_Problems to work on_:
1. Using the text on portfolio allocation models, answer these:
(a) Which four risk measures were evaluated?
(b) What period does Set 2 cover?
(c) According to Table 2, which portfolio now has the highest Sharpe ratio?
2. Reproduce the passage of the text on portfolio allocation models starting at "Finally, Figure 3" and ending at "variance risk measure.".

_Source_:
================

Three models were evaluated: the minimum risk (MR), risk parity (RP) and optimal risk-reward (OPT) using fractional programming. Within those models, four risk measures were evaluated: mean-variance (EV), mean absolute deviation (MAD) and lower partial moments of orders 2 and 4 (LPM2 and LPM4) representing different aversions to below threshold losses\( ^{2} \).
The weights generated by each model where then used to buy the underlying assets at the close of the day after (i.e. Monday) and held until the following re-formation period (i.e. the next Monday). In this way, there was no contemporaneous signal-portfolio formation bias, which may be significant for weekly and higher frequency models. Trading costs were not included nor was price impact and other related costs.

Table 1 provides a summary of the results (using the equal weight as the benchmark), with the key points being:

  • Among the allocation models, there is a negligible difference between the different risk measures. This may represent the frequency of the dataset and/or the DGP used (normal copula).
  • The RP and equal weight portfolios appear very close, as might be expected from the very close ex-ante variance of the assets and high correlation.
  • The MR portfolio shows dismal performance, and this is in line with the little diversification potential of this dataset.
  • The OPT portfolio appears superior to the RP model on all measures. Statistical significance of this statement was not checked, and with the exception of the Sharpe ratio one is challenged to do so for a large number of measures even on moderately sized datasets.



Finally, Figure 3 provides the ‘eye-catching’ illustration of terminal wealth trajectories of the various allocation models under the variance risk measure.




Set 2: Higher Diversity Universe

This is a more typical dataset for active asset allocation based on a more diverse universe of asset classes, though we are still limited in this application by readily available instruments and history within an open-data paradigm. The set covers the period June-2006 to December-2013, and I have again used weekly (Friday) returns. The backtest follows the exact methodology of Set 1.

Figure 4 displays good diversification potential in terms of correlations, whilst Figure 5 provides an indication of the risk and risk-return profile of the dataset, with the same caveats as mentioned for Figure 2.







The results in Table 2 provide for some very interesting insights. The higher diversification potential of this dataset has resulted in an exact opposite ranking for the MR portfolio which now has the highest Sharpe ratio, though a much lower CAGR, and the OPT portfolio again beats the RP portfolio. However, the RP portfolio now comfortably outperforms the equal weight portfolio, in line with expectations, given that the risks in the unconditional dataset were not very close (unlike set 1).

================

_Data supplied_:
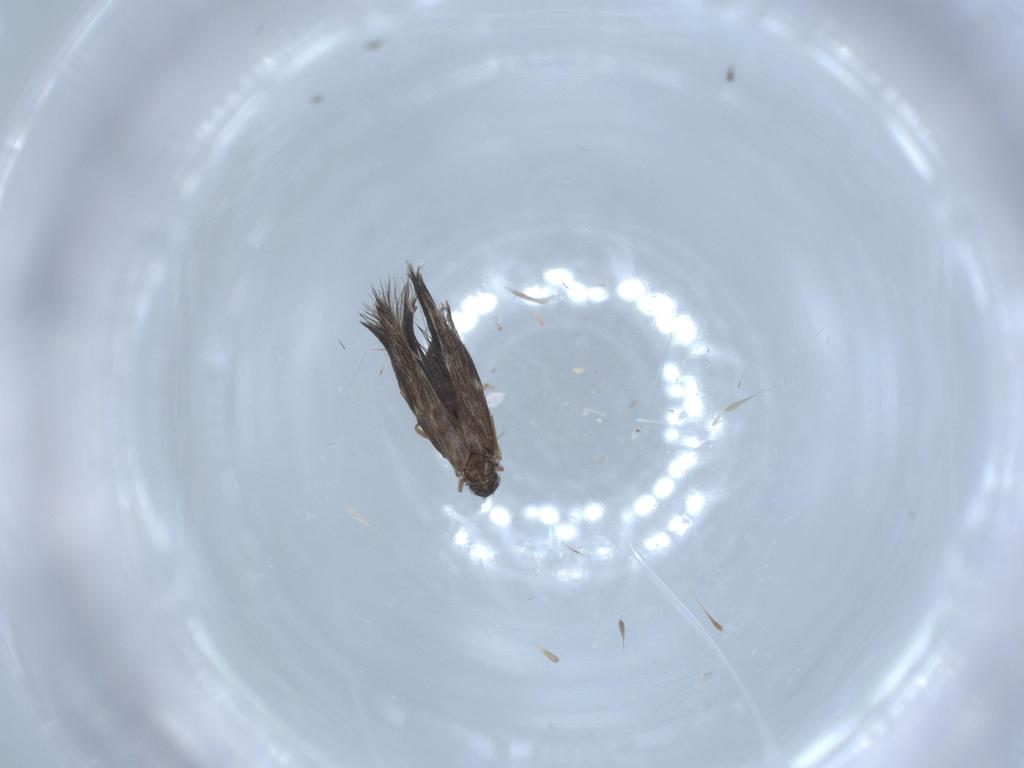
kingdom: Animalia
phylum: Arthropoda
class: Insecta
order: Trichoptera
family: Hydroptilidae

================

_The results_:
1.
(a) Mean-variance (EV), mean absolute deviation (MAD), and lower partial moments of orders 2 and 4 (LPM2 and LPM4).
(b) June-2006 to December-2013.
(c) The MR (minimum risk) portfolio.

2.
Finally, Figure 3 provides the ‘eye-catching’ illustration of terminal wealth trajectories of the various allocation models under the variance risk measure.